Written exercise:
Could you return everything from "Understanding UniForm requires" down to "primary write path." in the Delta UniForm text below, copied word for word?

Delta UniForm
Delta UniForm
Delta UniForm — short for Universal Format — is a feature introduced in Delta Lake 3.0 that allows a Delta Lake table to be simultaneously readable as an Apache Iceberg table, without any data copying, format conversion, or secondary ETL pipeline. It is Delta Lake’s direct architectural response to the growing dominance of Apache Iceberg as the preferred read format for multi-engine lakehouse environments, and it represents one of the most strategically significant product decisions in the history of the Open Table Format ecosystem.
Understanding UniForm requires understanding both the competitive pressures that motivated its creation and the precise technical mechanisms through which it achieves cross-format metadata co-existence. The details matter: UniForm is not simply a wrapper or a compatibility shim. It is a carefully engineered asynchronous metadata generation system that maintains complete read-consistency for Iceberg consumers while preserving the full performance and reliability of Delta Lake’s primary write path.
The Strategic Problem UniForm Solves
By 2022, Apache Iceberg had emerged as the de facto standard read format for the broader lakehouse ecosystem. Trino, Presto, Flink, Snowflake, BigQuery, Athena, and Dremio all natively read Iceberg. Every major cloud vendor had added first-class Iceberg support. Iceberg’s hierarchical metadata tree, its rigorous specification, and its engine-agnostic design had made it the format of choice for organizations seeking to avoid vendor lock-in.
Delta Lake, despite being the most mature and widely deployed Open Table Format, faced a critical market positioning problem: data written by Databricks Spark jobs to Delta tables was largely stranded within the Databricks and Spark ecosystem. While Delta connectors existed for Trino, Presto, and Flink, they were often slower, less feature-complete, and less actively maintained than the native Iceberg connectors for the same engines. Organizations that were Databricks-primary for their write pipelines were finding it increasingly difficult to serve data to the growing number of Iceberg-native query engines being adopted across the enterprise.
The conventional solution would have been to migrate from Delta to Iceberg. However, migrating petabytes of existing Delta Lake tables to Iceberg involves either running expensive and time-consuming data conversion jobs, or using asynchronous metadata translation tools like Apache XTable, which inherently introduce data staleness.
Delta UniForm provided a third option: keep Delta Lake as the write format, but make every Delta commit automatically readable as Iceberg. No migration required. No data duplication. No separate tool to operate.

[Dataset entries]

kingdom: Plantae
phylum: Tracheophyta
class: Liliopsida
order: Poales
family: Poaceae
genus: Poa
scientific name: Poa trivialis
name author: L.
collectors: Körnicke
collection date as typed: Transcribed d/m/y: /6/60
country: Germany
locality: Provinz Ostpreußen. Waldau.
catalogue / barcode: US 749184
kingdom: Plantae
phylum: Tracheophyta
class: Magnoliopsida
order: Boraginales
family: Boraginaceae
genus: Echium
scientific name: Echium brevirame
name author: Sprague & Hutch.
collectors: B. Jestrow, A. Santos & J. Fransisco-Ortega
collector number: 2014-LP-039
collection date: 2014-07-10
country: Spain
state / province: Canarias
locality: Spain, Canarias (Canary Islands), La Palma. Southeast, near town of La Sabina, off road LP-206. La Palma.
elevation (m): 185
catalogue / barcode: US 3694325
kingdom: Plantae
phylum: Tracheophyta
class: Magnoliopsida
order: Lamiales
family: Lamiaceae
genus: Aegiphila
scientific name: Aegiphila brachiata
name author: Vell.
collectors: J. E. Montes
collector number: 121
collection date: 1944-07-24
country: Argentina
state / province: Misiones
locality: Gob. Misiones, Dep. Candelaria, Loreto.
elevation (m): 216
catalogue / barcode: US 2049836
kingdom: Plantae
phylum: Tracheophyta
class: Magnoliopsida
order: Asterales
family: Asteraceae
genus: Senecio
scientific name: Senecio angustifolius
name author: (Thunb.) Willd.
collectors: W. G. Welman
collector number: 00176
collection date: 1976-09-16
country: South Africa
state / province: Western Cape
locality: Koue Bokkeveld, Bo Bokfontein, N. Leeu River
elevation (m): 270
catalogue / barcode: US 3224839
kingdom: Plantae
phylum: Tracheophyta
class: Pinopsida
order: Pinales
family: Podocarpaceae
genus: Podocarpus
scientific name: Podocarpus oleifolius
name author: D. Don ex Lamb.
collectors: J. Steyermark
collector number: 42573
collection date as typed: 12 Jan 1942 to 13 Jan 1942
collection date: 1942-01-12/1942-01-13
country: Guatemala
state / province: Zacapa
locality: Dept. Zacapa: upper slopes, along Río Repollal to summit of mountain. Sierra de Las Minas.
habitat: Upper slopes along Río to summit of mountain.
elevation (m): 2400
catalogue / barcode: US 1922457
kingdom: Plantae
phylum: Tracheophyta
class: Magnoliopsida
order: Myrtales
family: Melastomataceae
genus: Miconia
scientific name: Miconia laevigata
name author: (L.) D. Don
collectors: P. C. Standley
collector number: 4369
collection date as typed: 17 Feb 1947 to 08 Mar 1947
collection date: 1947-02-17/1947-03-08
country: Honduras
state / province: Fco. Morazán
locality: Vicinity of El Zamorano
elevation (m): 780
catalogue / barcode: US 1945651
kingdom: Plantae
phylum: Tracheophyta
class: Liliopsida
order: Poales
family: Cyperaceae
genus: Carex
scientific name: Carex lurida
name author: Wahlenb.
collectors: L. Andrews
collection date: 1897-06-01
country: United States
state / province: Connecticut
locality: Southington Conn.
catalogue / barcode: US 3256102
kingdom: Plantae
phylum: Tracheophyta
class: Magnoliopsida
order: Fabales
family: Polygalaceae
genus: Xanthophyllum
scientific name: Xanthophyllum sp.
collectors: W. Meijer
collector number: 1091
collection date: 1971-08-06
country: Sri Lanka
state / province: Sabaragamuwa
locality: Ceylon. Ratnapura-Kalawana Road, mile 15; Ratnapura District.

Answer for this exercise:
Understanding UniForm requires understanding both the competitive pressures that motivated its creation and the precise technical mechanisms through which it achieves cross-format metadata co-existence. The details matter: UniForm is not simply a wrapper or a compatibility shim. It is a carefully engineered asynchronous metadata generation system that maintains complete read-consistency for Iceberg consumers while preserving the full performance and reliability of Delta Lake’s primary write path.